Seria desleal reduzir o filme a máximas, ou espremê-lo até arrancar uma "moral da história", mas o "espírito" de Another Year me parece impregnado desta percepção quase banal (mas tão raramente posta em prática): gentileza gera gentileza. Há algo de very british no modo como estes personagens se tratam, mas não se trata só de polidez e recato: o que o filme mostra é a ternura vivida como um fio condutor da vida. É em virtude dela que este casal prossegue tão doce e tão zen em seu trato cotidiano, apesar de viverem num meio social onde não são incomuns a depressão, a cisão familiar, o alcoolismo, o niilismo, a crônica carência afetiva etc.

Estes serenos velhinhos nada têm das ilusões românticas típicas de jovens sonhadores e inexperientes, que deliram platônicamente sobre amores redentores, incondicionais, mais fortes que a morte. A sabedoria de ambos parece talhada a golpes de desilusão (e é ótimo para o amor real, parece sugerir o já velhinho Leigh, que as ilusões que o obstaculizam caiam por terra.) Nenhum dos dois parece demandar do outro algo que este não pode ser: conhecem-se bem demais para exigir do outro o impossível e desencadear, com isso, um séquito de frustrações, mágoas e represálias. Eles estão em paz na aceitação mútua e jovial daquilo que realmente são. Neste casal, os arroubos desordenados da paixão são quase nulos, mas eles vivem muito bem sem isso, no entanto, numa espécie de torrente contínua de comunicação franca, chamegos suaves e auxílio mútuo. É o amor quando encontra seu ponto de repouso, seu porto, seu ninho.

A autenticidade e a solidez deste laço permite a este casal viver uma vida aberta ao mundo e à uma sociabilidade mais pautada pela ética que pelo hedonismo.

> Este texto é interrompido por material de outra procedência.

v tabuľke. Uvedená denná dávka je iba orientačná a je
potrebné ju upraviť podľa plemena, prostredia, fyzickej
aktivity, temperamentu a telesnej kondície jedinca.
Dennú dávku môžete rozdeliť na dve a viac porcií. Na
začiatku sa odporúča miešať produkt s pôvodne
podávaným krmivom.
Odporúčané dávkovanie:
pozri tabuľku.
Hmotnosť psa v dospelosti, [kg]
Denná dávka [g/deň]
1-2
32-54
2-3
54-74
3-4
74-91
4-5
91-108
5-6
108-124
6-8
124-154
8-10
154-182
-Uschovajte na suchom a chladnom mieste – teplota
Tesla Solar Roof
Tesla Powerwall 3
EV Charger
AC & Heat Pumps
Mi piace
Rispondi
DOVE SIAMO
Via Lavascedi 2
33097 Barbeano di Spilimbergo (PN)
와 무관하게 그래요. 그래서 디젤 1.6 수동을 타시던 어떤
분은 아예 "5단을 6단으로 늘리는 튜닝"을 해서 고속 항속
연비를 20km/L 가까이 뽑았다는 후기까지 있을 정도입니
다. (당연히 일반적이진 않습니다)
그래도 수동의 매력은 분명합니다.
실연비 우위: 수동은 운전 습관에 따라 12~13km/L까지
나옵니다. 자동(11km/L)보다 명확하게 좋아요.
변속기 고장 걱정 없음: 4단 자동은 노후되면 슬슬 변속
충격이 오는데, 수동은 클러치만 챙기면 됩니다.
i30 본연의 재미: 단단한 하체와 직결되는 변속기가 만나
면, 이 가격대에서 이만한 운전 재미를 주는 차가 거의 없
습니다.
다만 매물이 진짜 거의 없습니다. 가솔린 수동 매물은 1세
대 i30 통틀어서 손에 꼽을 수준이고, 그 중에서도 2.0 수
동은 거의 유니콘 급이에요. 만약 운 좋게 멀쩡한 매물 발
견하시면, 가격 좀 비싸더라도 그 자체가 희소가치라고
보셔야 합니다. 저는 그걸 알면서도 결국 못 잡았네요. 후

Não há nem sinal, neles, do "solipsismo a dois" que faz com que muitos pares acabem por banir toda a exterioridade de seu vínculo exclusivista. Em Another Year, a terna simbiose do casal protagonista não impede que eles estejam sempre muito disponíveis para dar uma forcinha aos amigos e parentes necessitados (desde um familiar que acabou de enviuvar e necessita de apoio na hora do luto até a divorciada deprê em crise de meia-idade, que morreria de cirrose depois de tanta bebedeira se não fosse o acolhimento dos camaradas). O casal feliz (sim, eles existem!) que Leigh retrata é comovente e exemplar no modo gentil e compreensivo com que lidam com todos os perrengues da vida; ambos são excelentes ouvintes, cheios de bom-humor e leveza, que tudo fazem para libertar de seus fardos os semelhantes que sofrem. Belo e inspirador.

Lesley Manville: excelente atriz inglesa capaz de visceral entrega a  personagens desafiadores

O cinema de Leigh, que sempre volta seu olhar para a gente comum, procura não só revelar o que há de extraordinário por detrás da aparência ordinária do common folk, como também convida o espectador a transcender diferenças através da percepção de uma notável irmandade do afeto. Quase tudo aquilo que os personagens de Leigh sentem na tela nós espectadores sentimos como potencialmente nosso: "nada do que é humano me é estranho", nos convida a sentir a arte deste grande cineasta. E o que ele expressa com mais força ainda é o poder da compreensão, do diálogo e da gentileza na construção de relações humanas que sejam menos agressivas, competitivas e conflitivas do que estamos acostumados a aceitar em nossa era selvagemente capitalista e individualista.

Há raros cineastas que tenham realizado uma obra que nos ensina tanto sobre como nos relacionarmos de modo mais sábio e, portanto, mais feliz (pois vínculos muito vivos unem a sabedoria à felicidade: a primeira não é justamente o saber que possibilita a segunda?). Depois de assistir uns 7 ou 8 filmes dele (alguns deles várias vezes), considero que há poucos artistas que tenham realizado mais que Mike Leigh em prol do que Lennon chamava, em seu utópico devaneio ateísta e humanista ao piano da imaginação, de "Brotherhood of Man".